Cortez Journal

Fair fiscal policy
Sanitation District can cover its costs without resorting to backhoes

May 1, 2001

The story of a woman selling her wedding rings to finance restoration of her sewer service is a powerful one, as evidenced by letters to the editor from people who have only a vague idea of where Cortez might be.

Those writers believe that the Cortez Sanitation District should have used compassion instead of a backhoe and should have cooperated in working out a payment plan that would have allowed the family to retain their sewer service when a couple mistakes and a serious health problem combined to put their bill in arrears. Instead, the San District physically cut the sewer line, and the customer — whose overdue balance was less than $60, and whose husband had recently become disabled — was required to pay $500 to have service restored.

The Cortez Journal ran a story about an agency’s request for a refund of the $500, which the district board refused. When Denver Post columnist Diane Carman characterized Cortez as a place without pity, drawing regional attention to the problem, letters and contributions began to arrive.
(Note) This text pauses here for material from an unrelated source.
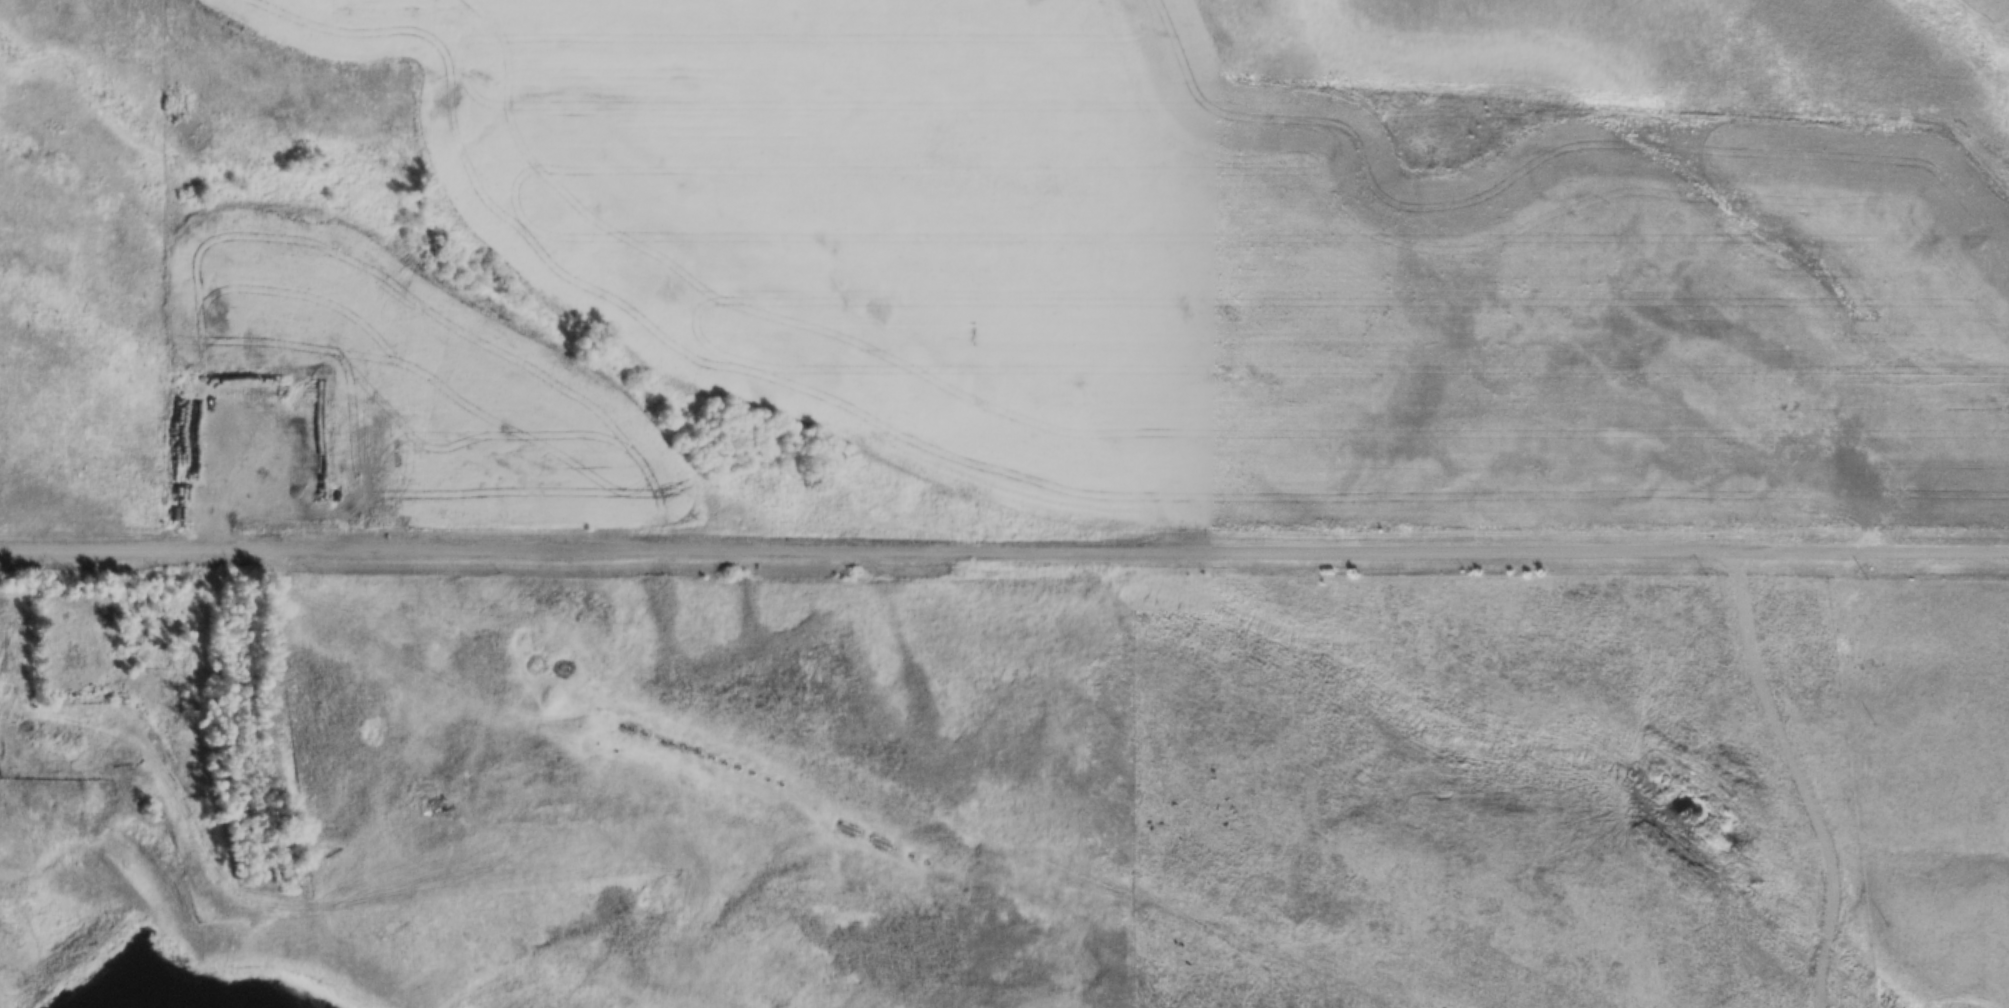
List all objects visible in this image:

Along with them came information and opinions, nearly all of them critical. In most cities, it seems, sanitation service is handled in one of two ways. When water and sewer service are combined under a single utility, cessation of water service can effectively eliminate the need for sewer service, without causing a serious health hazard. In other cities, a past-due sewer bill becomes a lien on the property, allowing the utility to collect without, again, causing a health hazard. In neither case are residents rendered unable to flush their toilets.

Public health is a significant consideration in the provision of sewer service, which is often provided by a municipal utility or, as in Cortez, by a separate taxing district. If uniform, sanitary disposal of liquid household waste was not beneficial to the public as well as to individual residents, city dwellers would still be allowed to use outhouses and septic tanks.

The Cortez Sanitation District charges residential customers $14 a month and bills, by postcard, once each quarter. Those infrequent postcards are easy to lose in the shuffle of junk mail. A month of treatment for the waste generated by one household does not cost $14; utilities must also generate funds for the repair and eventual replacement of their facilities, as well as for the indirect costs required to run the district regardless of the demands placed upon its services. Therefore, a month of compassion costs even less than $14. When there’s evidence that attempts are being made to correct the delinquency, sending out the heavy equipment seems to make very little sense.

Expecting customers to pay for the services they receive is only fair, and fair fiscal policy benefits all the constituents of the San District. But draconian measures to exact a pound of flesh along with a few pennies of income make Cortez appear to be a hostile place. The Cortez Sanitation District must be aware of the real costs of its policies, not all of which show up in monthly ledger entries. Directors elected from among the district’s constituency need to be reminded of that reality.